Biasanya dirurup dengan lapisan fascia yang diambil dari tungkai, sehingga pasien harus
disiapkan untuk insisi tungkai. Penampilan ini dilakukan untuk mencegah bocornya cairan
serebrospinal (CSF). Kebocoran CSF dapat terjadi beberapa hari postoperatif tapi harus
ditutup. Hidung mungkin mempet dan suatu sling perban ditempatkan dibawahnya untuk
mengabsorpsi drainage.
Monitoring terhadap adanya kebocoran CSF perlu dilakukan.
Data-data berikut harus diperhatikan :
1. Keluhan postnasal drip
2. Menelan yang konstan
3. Adanya halo ring pada nasal sling atau balutan (tanda berupa cairan CSF yang jernih
disekeliling cairan serosa yang lebih gelap ditengahnya)
4. Memeriksa ada tidaknya glukosa pada drainase nasal.
Cairan serebrospinal mengandung glukosa, sedangkan cairan nasal tidak. Jika tes glukosa
positif, bahan pemeriksaan harus dikirim ke laboratorium untuk konfirmasi lebih lanjut.
Jika terdapat kebocoran yang menetap, pasien dianjurkan untuk tirah baring dengan
kepala terangkat untuk menggantikan tekanan pada tambalan yang sudah ditentukan.
Seringkali kebocoran CSF sembuh dengan sendirinya, tetapi kadang-kadang diperlukan
perbaikan dengan tindakan operasi. Aktivitas yang meningkatkan tekanan intrakranial harus
dihindari.
Nyeri kepala dapat timbul dan dapat diobati dengan analgetik nonnarkotik tau cordein.
Nyeri kepala persisten atau rigiditas nuchal (kaku kuduk) dapat memberikan petunjuk akan
adanya meningitis dan hal ini harus segera dilaporkan. Karena kemungkinan terjadinya risiko
infeksi, maka antibiotik profilaktif dapat diberikan saat preoperatif atau postoperatif.
Intervensi keperawatan lainnya bagi pasien dengan operasi transphenoidal meliputi hal
berikut :
1. Memberikan cairan peroral dan diet cairan jernih segera setelah pasien sadar dan tak
lagi merasa mual setelah tinadakan anastesia.
2. Meningkatkan diet yang sesuai (anorexia dapat timbul karena menurutnya sensasi
penciuman).
3. Meyakinkan pasien bahwa kehilangan sensasi penciuman hanya sementara dan akan
membaik segera setelah penutup hidung nasal sling diangkat.

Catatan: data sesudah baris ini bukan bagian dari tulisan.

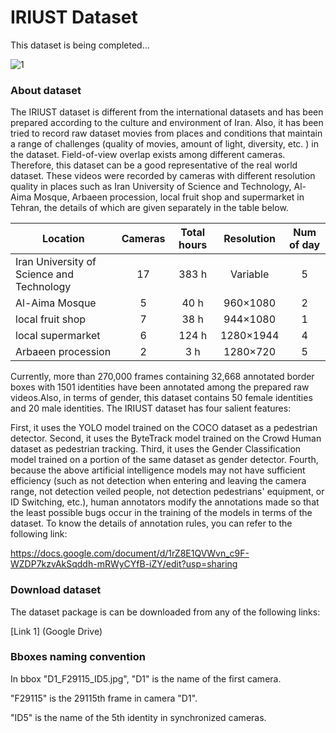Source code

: # IRIUST Dataset

This dataset is being completed...

![1](https://github.com/IRIUST/Iranians_Reid_dataset/assets/141324225/d999a1eb-6f09-466e-8d61-9a2689a314d2)

### About dataset

The IRIUST dataset is different from the international datasets and has been prepared according to the culture and environment of Iran. Also, it has been tried to record raw dataset movies from places and conditions that maintain a range of challenges (quality of movies, amount of light, diversity, etc. ) in the dataset. Field-of-view overlap exists among different cameras. Therefore, this dataset can be a good representative of the real world dataset.
These videos were recorded by cameras with different resolution quality in places such as Iran University of Science and Technology, Al-Aima Mosque, Arbaeen procession, local fruit shop and supermarket in Tehran, the details of which are given separately in the table below.

| Location  | Cameras | Total hours | Resolution |Num of day|
| ------  | :---:  | :---:  | :---:  | :---:  |
| Iran University of Science and Technology  | 17 | 383 h| Variable| 5|
| Al-Aima Mosque | 5 | 40 h| 960×1080 | 2|
| local fruit shop | 7 | 38 h | 944×1080 | 1 |
| local supermarket | 6 | 124 h | 1280×1944  | 4 |
| Arbaeen procession | 2 | 3 h | 1280×720 | 5 |

Currently, more than 270,000 frames containing 32,668 annotated border boxes with 1501 identities have been annotated among the prepared raw videos.Also, in terms of gender, this dataset contains 50 female identities and 20 male identities. The IRIUST dataset has four salient features:

First, it uses the YOLO model trained on the COCO dataset as a pedestrian detector.
Second, it uses the ByteTrack model trained on the Crowd Human dataset as pedestrian tracking.
Third, it uses the Gender Classification model trained on a portion of the same dataset as gender detector.
Fourth, because the above artificial intelligence models may not have sufficient efficiency (such as not detection when entering and leaving the camera range, not detection veiled people, not detection pedestrians' equipment, or ID Switching, etc.), human annotators modify the annotations made so that the least possible bugs occur in the training of the models in terms of the dataset.
To know the details of annotation rules, you can refer to the following link:

https://docs.google.com/document/d/1rZ8E1QVWvn_c9F-WZDP7kzvAkSqddh-mRWyCYfB-iZY/edit?usp=sharing

### Download dataset
The dataset package is can be downloaded from any of the following links:

[Link 1] (Google Drive)

### Bboxes naming convention
In bbox "D1_F29115_ID5.jpg", "D1" is the name of the first camera.

"F29115" is the 29115th frame in camera "D1".

"ID5" is the name of the 5th identity in synchronized cameras.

4. Memberikan O2 dengan kelembaban tertentu untuk menjaga kelembaban mukosa nasal
dan oral.
5. Melakukan perawatan mulut
a. Jangan menggosok gigi (untuk mencegah distrupsi benangjahitan).

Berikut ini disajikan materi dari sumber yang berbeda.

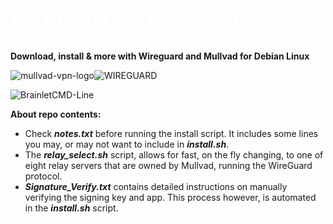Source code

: 
<h1 style="color:white;font-size:40px;">Mullvad_Wireguard</h1> 

 <p>
  <strong>Download, install & more with Wireguard and Mullvad for Debian Linux</strong>
  </p>



![mullvad-vpn-logo](https://user-images.githubusercontent.com/46334926/151669247-09181ec8-120a-4506-92f6-1d3297c42f6f.png)![WIREGUARD](https://user-images.githubusercontent.com/46334926/151669257-44942223-bd55-495e-822f-57b2d3aa580f.png)

 ![BrainletCMD-Line](https://user-images.githubusercontent.com/46334926/178116050-e6dd216d-3bee-4716-8c47-8f223d571642.png)


**About repo contents:**
- Check ***notes.txt*** before running the install script. It includes some lines you may, or may not want to include in ***install.sh***. 
- The ***relay_select.sh*** script, allows for fast, on the fly changing, to one of eight relay servers that are owned by Mullvad, running the WireGuard protocol.
- ***Signature_Verify.txt*** contains detailed instructions on manually verifying the signing key and app. This process however, is automated in the ***install.sh*** script. 
<p>

</p>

b. Menggunakan kapas halus dan lembab pada saat membersihkan gigi.
c. Sering melakukan bilas mulut.
b. Pembedahan transfontal
Jika tumor hipofise dibawah tulang-tulang dari sella tursika (ekstra sellar), kraniotoomi
dilakukan untuk mendapatkan suatu lapang operasi yang cukup. Tumor-tumor intraserebral
lain, penyakit-penyakit atau trauma terhadap struktur-struktur yang berdekatan dengan
hipofise atau dapat menyebabkan disfungsi hipofise sementara maupun permanen.